The vendor's lakehouse platform was built on the open source Apache Spark framework and over the past 11 years Databricks has continually shared its development with the open source community. For example, in 2023 the vendor worked in collaboration with the open source community to create Delta Lake 3.0, an open source storage format that aims to help users unify their data across numerous systems.

Similarly, Databricks' partnership with Mistral AI enables users to access Mistral AI's open source LLMs but does not include Mistral Large, the Paris-based AI vendor's closed source LLM.

The open source nature of Databricks' new LLM follows in that vein.

"We're a team of academics at heart, so being [part of] AI innovation and making a lasting impact on the open source community is very important to us," Minnick said. "Our choice to make DBRX open source is rooted in our ultimate goal to democratize the efficient and cost-effective training of custom LLMs."

The advantages of open source compared with closed source include security, control and cost savings.

When using open source software, all the code is transparent. That enables enterprises to understand exactly how proprietary data is integrated and gives them complete control over interactions between their systems and open source systems.

Closed source software does not make its code transparent. Therefore, integrations between an enterprise's systems and closed source systems require sacrificing control and putting faith in the effectiveness of a vendor's security measures.

As a result of some of the advantages of open source technology, a survey of a small sampling of AI executives published March 21 by Andreessen Horowitz found that nearly 60% of the respondents would prefer to use open source LLMs once open source models match the performance of closed source models.

Magnanimity, however, is likely not Databricks' only motivation for making its new LLM open source, according to Catanzano.

By attracting users to DBRX, the vendor can potentially use the new LLM as an entry point for use of its broader platform.

"Databricks has the goal of driving workloads to their lakehouses, where they make money," Catanzano said. "I don't think they want to be in the LLM business.
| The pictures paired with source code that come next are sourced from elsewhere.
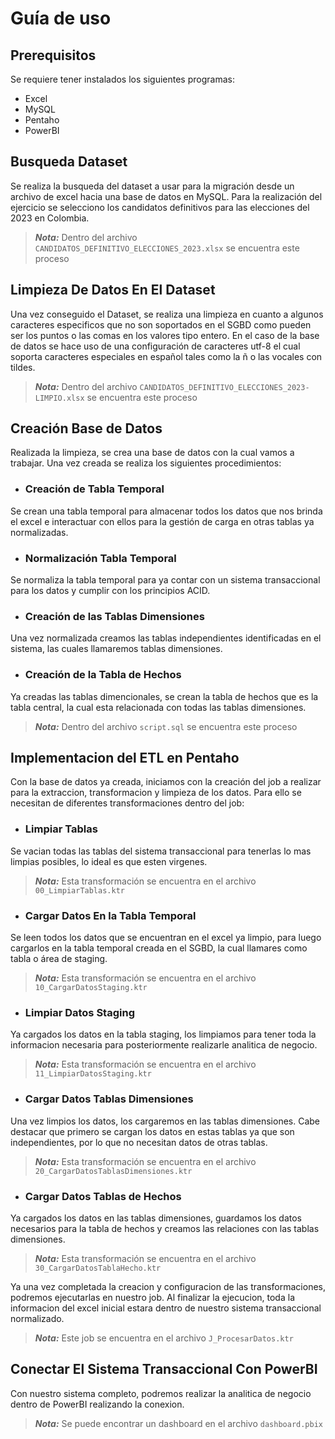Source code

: # Guía de uso

## Prerequisitos

Se requiere tener instalados los siguientes programas:

- Excel
- MySQL
- Pentaho
- PowerBI

## Busqueda Dataset

Se realiza la busqueda del dataset a usar para la migración desde un archivo de excel hacia una base de datos en MySQL. Para la realización del ejercicio se selecciono los candidatos definitivos para las elecciones del 2023 en Colombia.

>***Nota:*** Dentro del archivo `CANDIDATOS_DEFINITIVO_ELECCIONES_2023.xlsx` se encuentra este proceso

## Limpieza De Datos En El Dataset

Una vez conseguido el Dataset, se realiza una limpieza en cuanto a algunos caracteres especificos que no son soportados en el SGBD como pueden ser los puntos o las comas en los valores tipo entero. En el caso de la base de datos se hace uso de una configuración de caracteres utf-8 el cual soporta caracteres especiales en español tales como la ñ o las vocales con tildes.

>***Nota:*** Dentro del archivo `CANDIDATOS_DEFINITIVO_ELECCIONES_2023-LIMPIO.xlsx` se encuentra este proceso

## Creación Base de Datos

Realizada la limpieza, se crea una base de datos con la cual vamos a trabajar. Una vez creada se realiza los siguientes procedimientos:

- ### Creación de Tabla Temporal

Se crean una tabla temporal para almacenar todos los datos que nos brinda el excel e interactuar con ellos para la gestión de carga en otras tablas ya normalizadas.

- ### Normalización Tabla Temporal

Se normaliza la tabla temporal para ya contar con un sistema transaccional para los datos y cumplir con los principios ACID.

- ### Creación de las Tablas Dimensiones

Una vez normalizada creamos las tablas independientes identificadas en el sistema, las cuales llamaremos tablas dimensiones.

- ### Creación de la Tabla de Hechos

Ya creadas las tablas dimencionales, se crean la tabla de hechos que es la tabla central, la cual esta relacionada con todas las tablas dimensiones.

>***Nota:*** Dentro del archivo `script.sql` se encuentra este proceso

## Implementacion del ETL en Pentaho

Con la base de datos ya creada, iniciamos con la creación del job a realizar para la extraccion, transformacion y limpieza de los datos. Para ello se necesitan de diferentes transformaciones dentro del job:

- ### Limpiar Tablas

Se vacian todas las tablas del sistema transaccional para tenerlas lo mas limpias posibles, lo ideal es que esten virgenes.

>***Nota:*** Esta transformación se encuentra en el archivo `00_LimpiarTablas.ktr`

- ### Cargar Datos En la Tabla Temporal

Se leen todos los datos que se encuentran en el excel ya limpio, para luego cargarlos en la tabla temporal creada en el SGBD, la cual llamares como tabla o área de staging.

>***Nota:*** Esta transformación se encuentra en el archivo `10_CargarDatosStaging.ktr`

- ### Limpiar Datos Staging

Ya cargados los datos en la tabla staging, los limpiamos para tener toda la informacion necesaria para posteriormente realizarle analitica de negocio.

>***Nota:*** Esta transformación se encuentra en el archivo `11_LimpiarDatosStaging.ktr`

- ### Cargar Datos Tablas Dimensiones

Una vez limpios los datos, los cargaremos en las tablas dimensiones. Cabe destacar que primero se cargan los datos en estas tablas ya que son independientes, por lo que no necesitan datos de otras tablas.

>***Nota:*** Esta transformación se encuentra en el archivo `20_CargarDatosTablasDimensiones.ktr`

- ### Cargar Datos Tablas de Hechos

Ya cargados los datos en las tablas dimensiones, guardamos los datos necesarios para la tabla de hechos y creamos las relaciones con las tablas dimensiones.

>***Nota:*** Esta transformación se encuentra en el archivo `30_CargarDatosTablaHecho.ktr`

Ya una vez completada la creacion y configuracion de las transformaciones, podremos ejecutarlas en nuestro job. Al finalizar la ejecucion, toda la informacion del excel inicial estara dentro de nuestro sistema transaccional normalizado.

>***Nota:*** Este job se encuentra en el archivo `J_ProcesarDatos.ktr`

## Conectar El Sistema Transaccional Con PowerBI

Con nuestro sistema completo, podremos realizar la analitica de negocio dentro de PowerBI realizando la conexion.

>***Nota:*** Se puede encontrar un dashboard en el archivo `dashboard.pbix`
But by making LLMs and other tech in this space open source and then providing support, it will … drive more use of their solutions."

Next steps

Before Databricks developed DBRX, it launched Dolly in March 2023.
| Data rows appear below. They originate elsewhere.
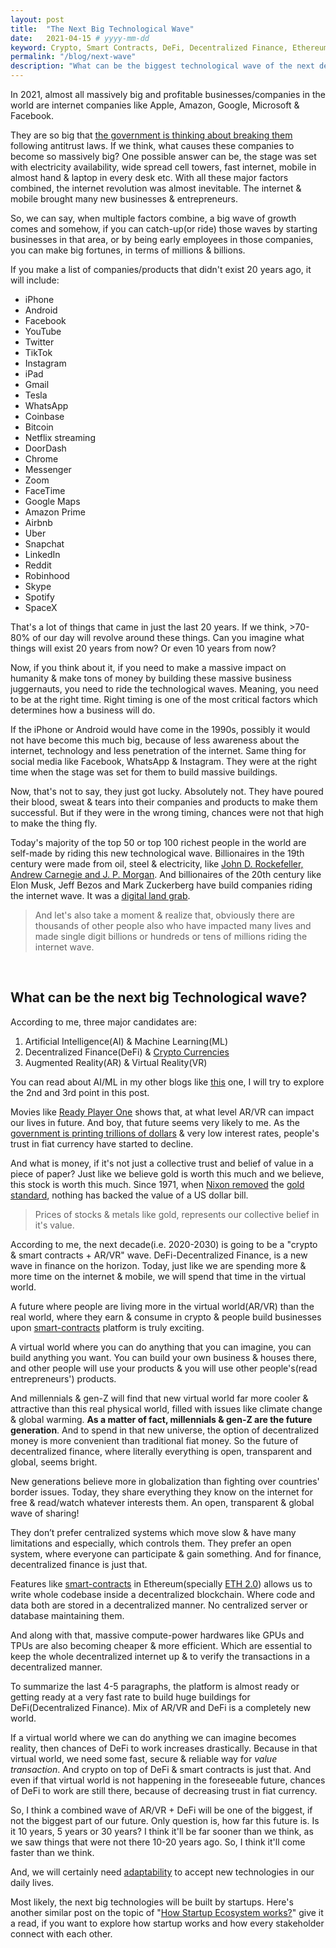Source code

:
 ```yaml
---
layout: post
title:  "The Next Big Technological Wave"
date:   2021-04-15 # yyyy-mm-dd
keyword: Crypto, Smart Contracts, DeFi, Decentralized Finance, Ethereum, Blockchain, AR/VR    
permalink: "/blog/next-wave"
description: "What can be the biggest technological wave of the next decade?"
---
```


In 2021, almost all massively big and profitable businesses/companies in the world are internet companies like Apple, Amazon, Google, Microsoft & Facebook.

They are so big that [the government is thinking about breaking them](https://www.nytimes.com/2020/12/20/technology/antitrust-case-google-facebook.html) following antitrust laws.
If we think, what causes these companies to become so massively big?
One possible answer can be, the stage was set with electricity availability, wide spread cell towers, fast internet, mobile in almost hand & laptop in every desk etc.
With all these major factors combined, the internet revolution was almost inevitable. The internet & mobile brought many new businesses & entrepreneurs.

So, we can say, when multiple factors combine, a big wave of growth comes and somehow, if you can catch-up(or ride) those waves by starting businesses in that area, or by being early employees in those companies, you can make big fortunes, in terms of millions & billions.

If you make a list of companies/products that didn't exist 20 years ago, it will include:
- iPhone
- Android
- Facebook
- YouTube
- Twitter
- TikTok
- Instagram
- iPad
- Gmail
- Tesla
- WhatsApp
- Coinbase
- Bitcoin
- Netflix streaming
- DoorDash
- Chrome
- Messenger
- Zoom
- FaceTime
- Google Maps
- Amazon Prime
- Airbnb
- Uber
- Snapchat
- LinkedIn
- Reddit
- Robinhood
- Skype
- Spotify
- SpaceX

That's a lot of things that came in just the last 20 years. If we think, >70-80% of our day will revolve around these things.
Can you imagine what things will exist 20 years from now? Or even 10 years from now?

Now, if you think about it, if you need to make a massive impact on humanity & make tons of money by building these massive business juggernauts, you need to ride the technological waves.
Meaning, you need to be at the right time. Right timing is one of the most critical factors which determines how a business will do.

If the iPhone or Android would have come in the 1990s, possibly it would not have become this much big, because of less awareness about the internet, technology and less penetration of the internet.
Same thing for social media like Facebook, WhatsApp & Instagram. They were at the right time when the stage was set for them to build massive buildings.

Now, that's not to say, they just got lucky. Absolutely not. They have poured their blood, sweat & tears into their companies and products to make them successful.
But if they were in the wrong timing, chances were not that high to make the thing fly.

Today's majority of the top 50 or top 100 richest people in the world are self-made by riding this new technological wave.
Billionaires in the 19th century were made from oil, steel & electricity, like [John D. Rockefeller, Andrew Carnegie and J. P. Morgan](https://en.wikipedia.org/wiki/The_Men_Who_Built_America).
And billionaires of the 20th century like Elon Musk, Jeff Bezos and Mark Zuckerberg have build companies riding the internet wave. It was a [digital land grab](https://www.technologyreview.com/2000/03/01/236418/digital-land-grab/). 

> And let's also take a moment & realize that, obviously there are thousands of other people also who have impacted many lives and made single digit billions or hundreds or tens of millions riding the internet wave.

<br/>

## What can be the next big Technological wave?

According to me, three major candidates are:
1. Artificial Intelligence(AI) & Machine Learning(ML)
2. Decentralized Finance(DeFi) & <a href="https://prashantkikani.com/blog/crypto-is-inevitable" target="_blank">Crypto Currencies</a>
3. Augmented Reality(AR) & Virtual Reality(VR)

You can read about AI/ML in my other blogs like <a href="https://prashantkikani.com/blog/get-started-in-ml" target="_blank">this</a> one, I will try to explore the 2nd and 3rd point in this post.

Movies like [Ready Player One](https://en.wikipedia.org/wiki/Ready_Player_One_(film)) shows that, at what level AR/VR can impact our lives in future. And boy, that future seems very likely to me.
As the [government is printing trillions of dollars](https://www.usatoday.com/in-depth/money/2020/05/12/coronavirushow-u-s-printing-dollars-save-economy-during-crisis-fed/3038117001/) & very low interest rates, people's trust in fiat currency have started to decline.

And what is money, if it's not just a collective trust and belief of value in a piece of paper? Just like we believe gold is worth this much and we believe, this stock is worth this much. Since 1971, when [Nixon removed](https://en.wikipedia.org/wiki/Nixon_shock) the [gold standard](https://en.wikipedia.org/wiki/Gold_standard), nothing has backed the value of a US dollar bill.

> Prices of stocks & metals like gold, represents our collective belief in it's value.

According to me, the next decade(i.e. 2020-2030) is going to be a "crypto & smart contracts + AR/VR" wave. DeFi-Decentralized Finance, is a new wave in finance on the horizon. Today, just like we are spending more & more time on the internet & mobile, we will spend that time in the virtual world.

A future where people are living more in the virtual world(AR/VR) than the real world, where they earn & consume in crypto & people build businesses upon [smart-contracts](https://ethereum.org/en/developers/docs/smart-contracts/) platform is truly exciting.

A virtual world where you can do anything that you can imagine, you can build anything you want. You can build your own business & houses there, and other people will use your products & you will use other people's(read entrepreneurs') products.

And millennials & gen-Z will find that new virtual world far more cooler & attractive than this real physical world, filled with issues like climate change & global warming. <b>As a matter of fact, millennials & gen-Z are the future generation</b>.
And to spend in that new universe, the option of decentralized money is more convenient than traditional fiat money. So the future of decentralized finance, where literally everything is open, transparent and global, seems bright.

New generations believe more in globalization than fighting over countries' border issues. Today, they share everything they know on the internet for free & read/watch whatever interests them. An open, transparent & global wave of sharing!

They don’t prefer centralized systems which move slow & have many limitations and especially, which controls them. They prefer an open system, where everyone can participate & gain something. And for finance, decentralized finance is just that.

Features like [smart-contracts](https://ethereum.org/en/developers/docs/smart-contracts/) in Ethereum(specially [ETH 2.0](https://ethereum.org/en/eth2/)) allows us to write whole codebase inside a decentralized blockchain. Where code and data both are stored in a decentralized manner. No centralized server or database maintaining them.

And along with that, massive compute-power hardwares like GPUs and TPUs are also becoming cheaper & more efficient. Which are essential to keep the whole decentralized internet up & to verify the transactions in a decentralized manner.

To summarize the last 4-5 paragraphs, the platform is almost ready or getting ready at a very fast rate to build huge buildings for DeFi(Decentralized Finance). Mix of AR/VR and DeFi is a completely new world. 

If a virtual world where we can do anything we can imagine becomes reality, then chances of DeFi to work increases drastically.
Because in that virtual world, we need some fast, secure & reliable way for <i>value transaction</i>. And crypto on top of DeFi & smart contracts is just that. And even if that virtual world is not happening in the foreseeable future, chances of DeFi to work are still there, because of decreasing trust in fiat currency.

So, I think a combined wave of AR/VR + DeFi will be one of the biggest, if not the biggest part of our future. Only question is, how far this future is. Is it 10 years, 5 years or 30 years?
I think it'll be far sooner than we think, as we saw things that were not there 10-20 years ago. So, I think it'll come faster than we think.

And, we will certainly need <a href="https://prashantkikani.com/blog/adaptability" target="_blank">adaptability</a> to accept new technologies in our daily lives. 

Most likely, the next big technologies will be built by startups. Here's another similar post on the topic of "[How Startup Ecosystem works?](https://prashantkikani.com/blog/startup-ecosystem)" give it a read, if you want to explore how startup works and how every stakeholder connect with each other.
Dolly, like DBRX, is an LLM. However, Dolly lacks the broad capabilities and performance of DBRX, according to Minnick. Databricks developed Dolly to demonstrate that LLMs could be customized with proprietary data to meet business needs but did not emphasize the speed and accuracy capabilities that were built into DBRX.

"Dolly was a proof of concept built on top of an existing base model," Minnick said. "As a proof of concept, Dolly lacked the broad capabilities and performance to be truly viable for most production use cases. In contrast, DBRX is an original LLM built from the ground up on the latest research."

DBRX is significant, for sure. Performance is a problem for many LLM use cases … so this should enable customizable GenAI apps without vendor tie-in, trained on your data and creating your IP, all with excellent performance.
Donald FarmerFounder and principal, TreeHive Strategy

Following the launch of DBRX and Databricks' recent partnership with Mistral AI, Menninger said that Databricks would be wise to focus on LLM operations.

MLOps has been a focus for vendors such as Databricks, whose platforms enable traditional machine learning development. Now with LLM development gaining momentum, there should be a similar emphasis on LLM operations.

"There are still a lot of details to work through when operationalizing GenAI," Menninger said. "As an industry we're further along with MLOps because we've had more time and more experience. We need to apply the same level of discipline to LLMOps."

Farmer, meanwhile, noted that Databricks needs to continue improving the capabilities of its open source LLM.

"In the future, Databricks needs to continue advancing the performance, efficiency and accessibility of open source LLMs," Farmer said. "They can't now fall behind if they want to maintain competitiveness."

Eric Avidon is a senior news writer for TechTarget Editorial and a journalist with more than 25 years of experience. He covers analytics and data management.